[ИСХОДНЫЙ ОТРЫВОК]

Как бы в параллель с этими идеями являющийся герою повести в ночных видениях (где явь мешается с мороком) друг юности кратко обрисовывает постоянно повторяющийся в разных вариантах криминальный пафос общества: “В карты меня проиграли. Шпана, которая вся сейчас в деле, раньше, как ты помнишь, сидела во двориках и играла в картишки на чужих — на прохожих. Кто проигрывал, первого встречного должен был убить”. Что лучше, позволим себе спросить у общества? И ответим: и то, и другое чудовищно — и “дело”, и проигрыш прохожего в карты. Хотя вряд ли имеется сейчас статистика числа случайных жертв былых “чистых” преступных игр и нынешних мутных организованных разборок…
Противостояние Кузьмина и Татя происходит на разных уровнях, от мистического до бытового. Героя от Татя спасают и любовь жены, и поддержка друзей, ощутимая не столько материально, сколько социально, и собственное несогласие превращаться в объект сомнительных духовных экспериментов. Еще не подозревая об этой поддержке, Тать выбирает своей предварительной жертвой сопалатника Кузьмина Глеба Работягина, объекта специфического врачебного юмора. Кузьмин оставлен на сладкое, “сладкое на третье”, как пел Высоцкий.
Мифом, лежащим в основе повести, становится здесь классическое древнерусское “Житие о Борисе и Глебе”, по- своему переосмысленное автором. Друг юности Ванька Флинт говорит герою в его последнем ночном видении: “Помнишь наших святых — Бориса и Глеба? Да, кстати, по исторической логике здешний Глеб должен бы вторым умереть, впрочем, все равно интеллектуальный Борис важнее. Так помнишь ли ты, как убивали Бориса? Цитирую по Житию: “И се нападоша акы зверье дивии около шатра, и насунуша и копьи, и прободоша Бориса…” Чем не хирургическая операция? И больно ему было, и страшно, а — святым стал. И заметь себе, что значит русская святость… Ведь не за веру Борис и Глеб пострадали. Вовсе они не отстаивали ее среди язычников. Этот тать, то есть Святополк Окаянный, ведь тоже крещеным был. Впрочем, не будем об этом. Сталин тоже семинарию кончал. Короче, зарезал православный Святополк своих братьев. И стали они великим символом России. Как жертвы палачу не сопротивляются, а покорно ждут его ножа”.

[/ИСХОДНЫЙ ОТРЫВОК]

▸ ЗАДАНИЯ:
**A.** Определите, согласуются ли с отрывком о повести утверждения (i)–(iii), и для каждого ответьте «да» или «нет», приведя дословно решающие слова отрывка. (i) Тать выбирает своей предварительной жертвой Глеба Работягина. (ii) В основе повести лежит «Повесть временных лет». (iii) По словам Ваньки Флинта, Борис и Глеб пострадали за веру.
**B.** Продолжите отрывок о повести, начав сразу после его последней фразы.
Записи здесь не используются.

[СОХРАНЁННЫЕ ДАННЫЕ]

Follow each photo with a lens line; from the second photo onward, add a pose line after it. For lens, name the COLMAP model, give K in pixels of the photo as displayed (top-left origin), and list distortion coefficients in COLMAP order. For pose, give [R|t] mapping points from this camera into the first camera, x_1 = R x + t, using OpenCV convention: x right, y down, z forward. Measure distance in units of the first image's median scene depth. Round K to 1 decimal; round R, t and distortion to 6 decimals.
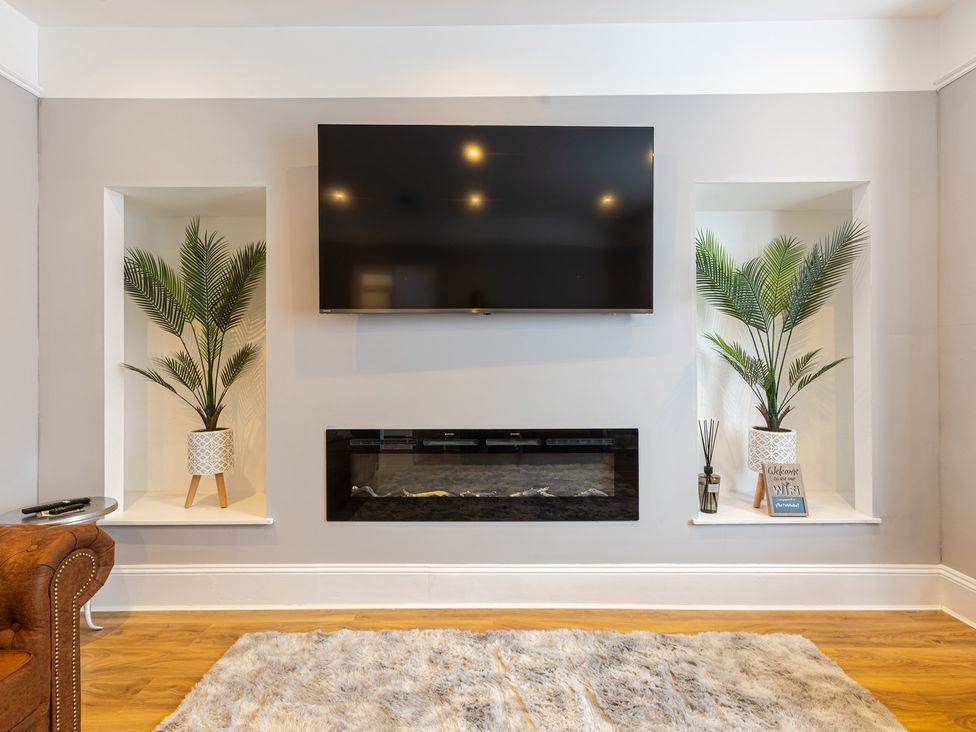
lens RADIAL K [[501.9, 0, 491.3], [0, 501.9, 368.9], [0, 0, 1]] dist [-0.008385, 0.014830]
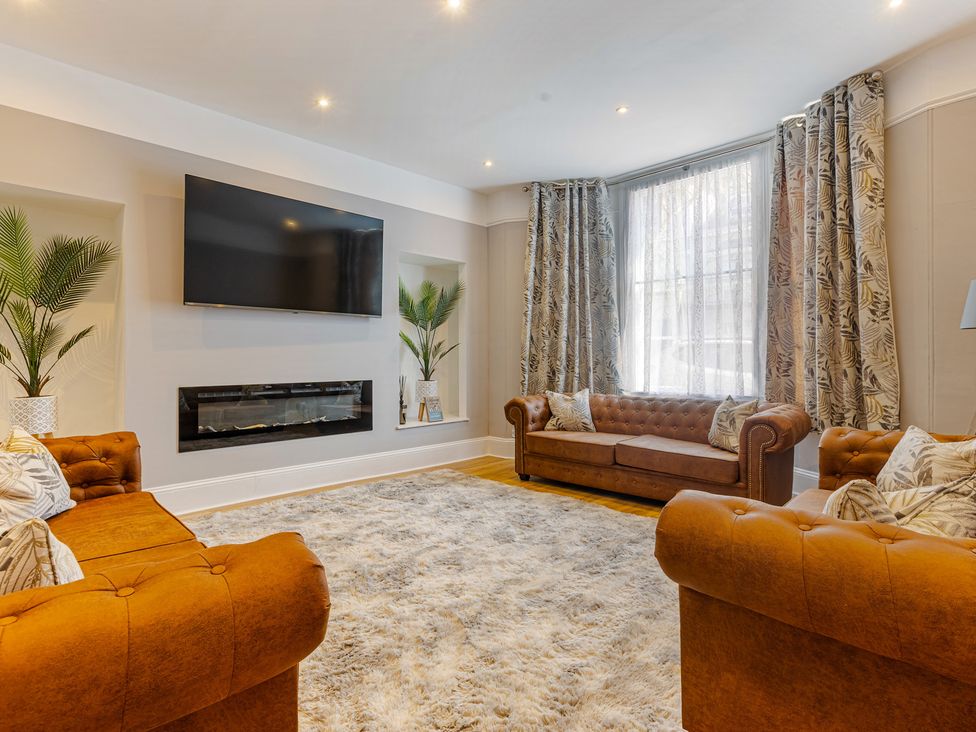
lens RADIAL K [[501.9, 0, 491.3], [0, 501.9, 368.9], [0, 0, 1]] dist [-0.008385, 0.014830]
pose [[0.708162, -0.014368, 0.705903, -0.692970], [0.013557, 0.999885, 0.006751, 0.071146], [-0.705919, 0.004789, 0.708276, -0.612856]]
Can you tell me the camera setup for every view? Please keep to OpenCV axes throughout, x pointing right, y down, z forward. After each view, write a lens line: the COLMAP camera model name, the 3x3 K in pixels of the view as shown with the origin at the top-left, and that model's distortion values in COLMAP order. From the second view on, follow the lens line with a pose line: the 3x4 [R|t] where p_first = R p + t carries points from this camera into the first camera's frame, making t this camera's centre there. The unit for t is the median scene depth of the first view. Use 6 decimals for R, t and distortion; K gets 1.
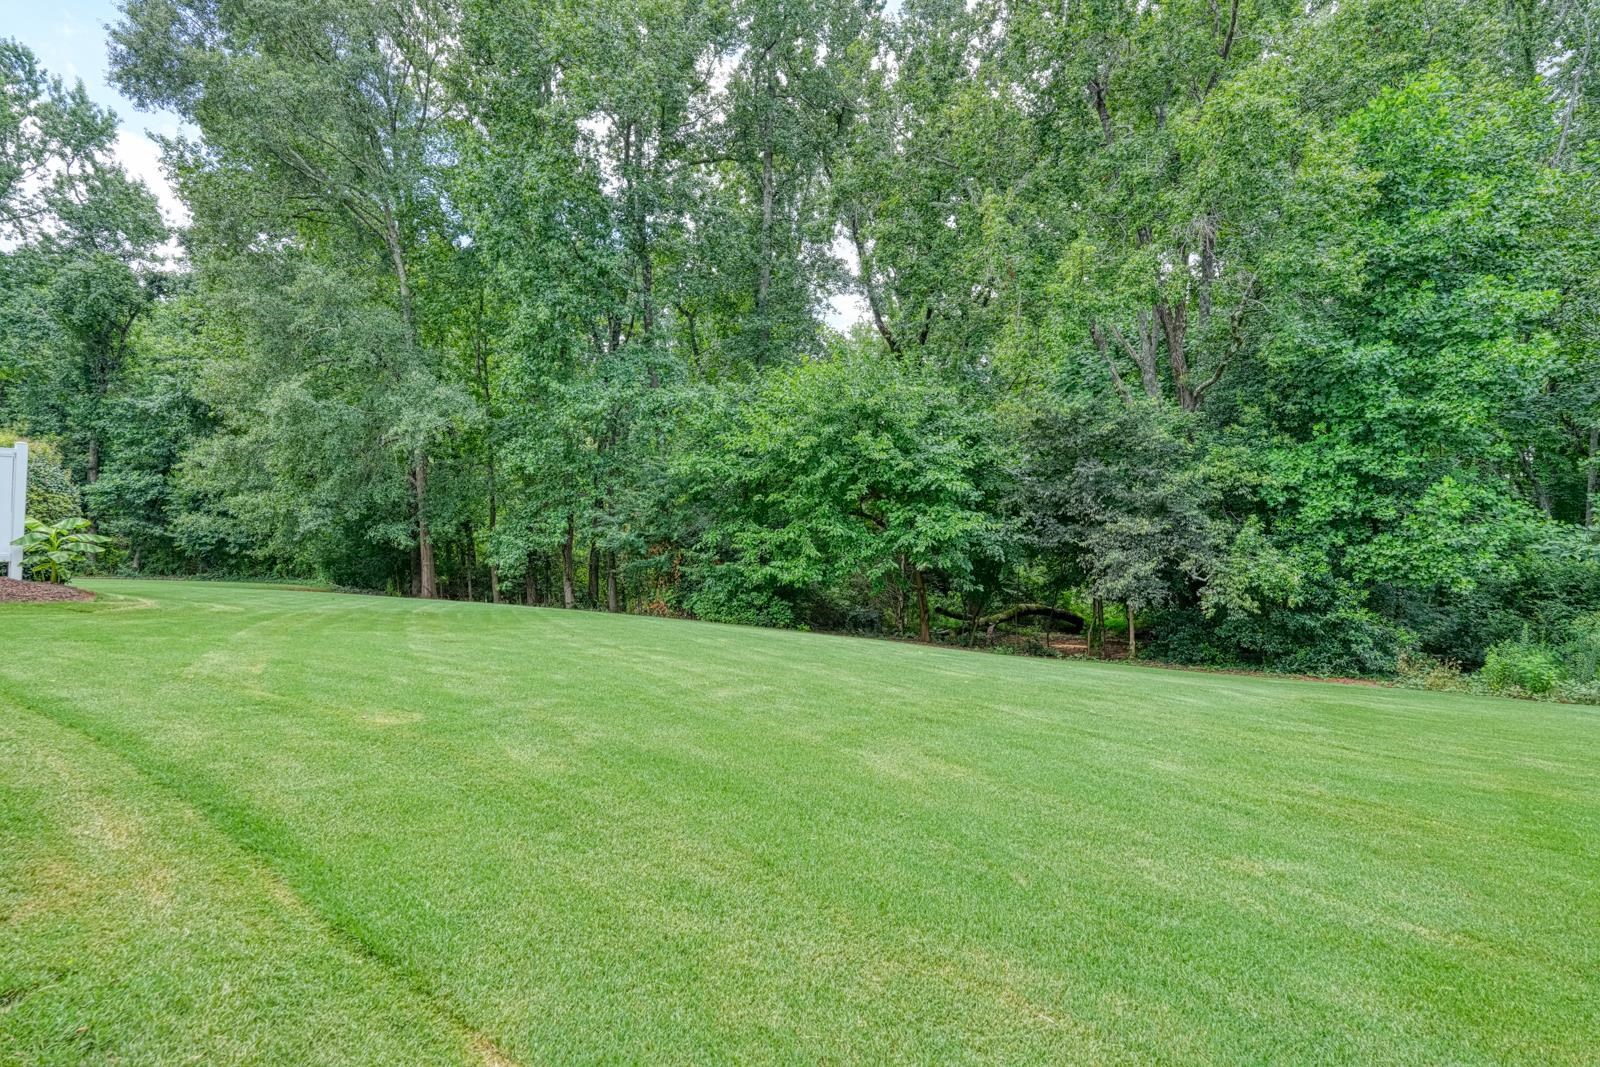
lens RADIAL K [[766.7, 0, 795.4], [0, 766.7, 535.6], [0, 0, 1]] dist [0.001398, 0.000944]
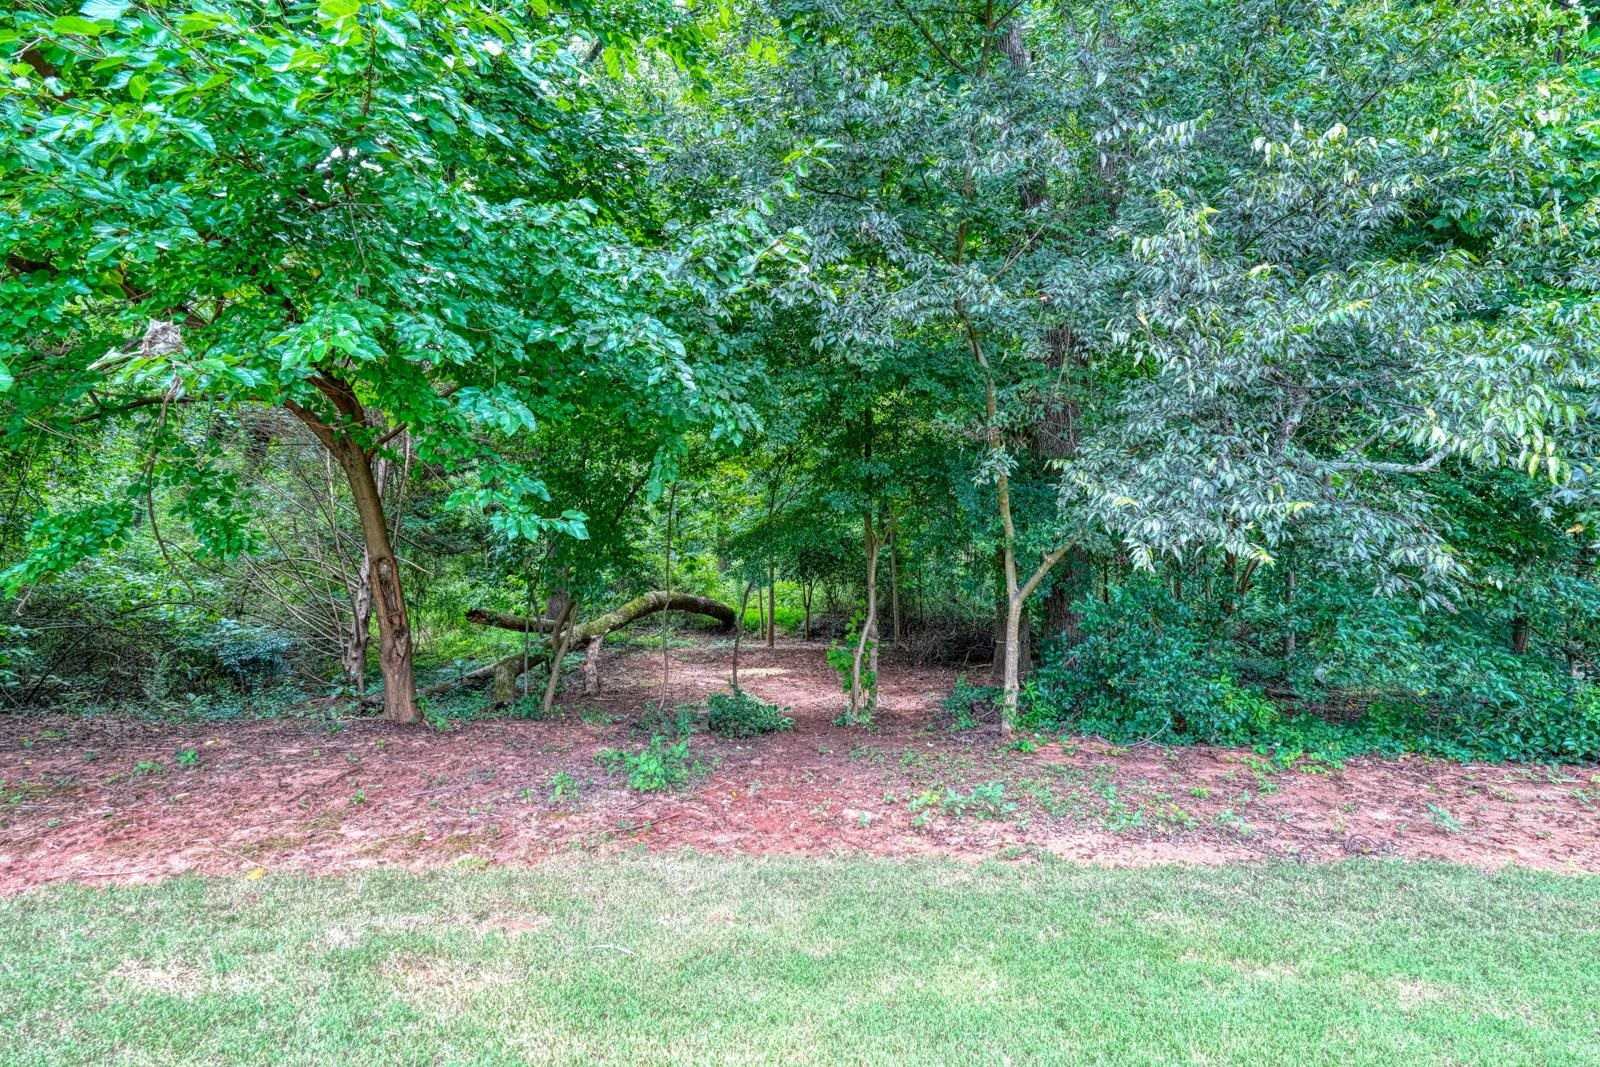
lens RADIAL K [[766.7, 0, 798.2], [0, 766.7, 530.8], [0, 0, 1]] dist [0.001398, 0.000944]
pose [[0.868061, -0.005849, 0.496423, 0.152062], [0.004108, 0.999981, 0.004599, 0.056173], [-0.496441, -0.001952, 0.868068, 0.620742]]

[/СОХРАНЁННЫЕ ДАННЫЕ]

▸ ОТВЕТЫ К ЗАДАНИЯМ:
**A.**
(i) Да: «Тать выбирает своей предварительной жертвой сопалатника Кузьмина Глеба Работягина».
(ii) Нет: «Мифом, лежащим в основе повести, становится здесь классическое древнерусское “Житие о Борисе и Глебе”».
(iii) Нет: «Ведь не за веру Борис и Глеб пострадали».

**B.**
Особенность интеллектуальных аргументов хирургов в повести Кантора в попытке приватизировать остающимися властной прерогативой функции священного. Как всегда, на этом пути стоят препятствия человеческой солидарности, которая иногда проявляется в жизни. Поэтому медсестра Сибилла (имя тоже говорящее!), которой тем не менее сумел внушить “положительно прекрасный” Славка Колыванов, что подоплека изначального хирургического выбора Татя — симпатия к жене Кузьмина, воспылала от этого ревностью и попыталась вроде бы пресечь деятельность самозваных “жрецов” жалобой в высшие инстанции. Тут и друзья с рождественских праздников вернулись и достучались до главврача больницы. В итоге герой был отпущен домой, открыв такую субъективную истину, что приготовленный женой овсяный кисель полезней, чем платный аспирин и палатный скальпель. Этот “рождественский” хеппи-энд выглядит как хирургическое сюжетное решение поставленных повестью в целом острых общетерапевтических проблем. Однако как еще можно художественно реализовать исконную российскую мечту об истинном ревизоре и его силах быстрого реагирования, которые смогли бы обеспечить тихое человеческое счастье?
1 А.С.Хомяков. Соч. В 2-х т. Т. I. М., 1994
2 М.Фуко. Рождение клиники. М., 1998.
3 М.Фуко. Рождение клиники. М., 1998.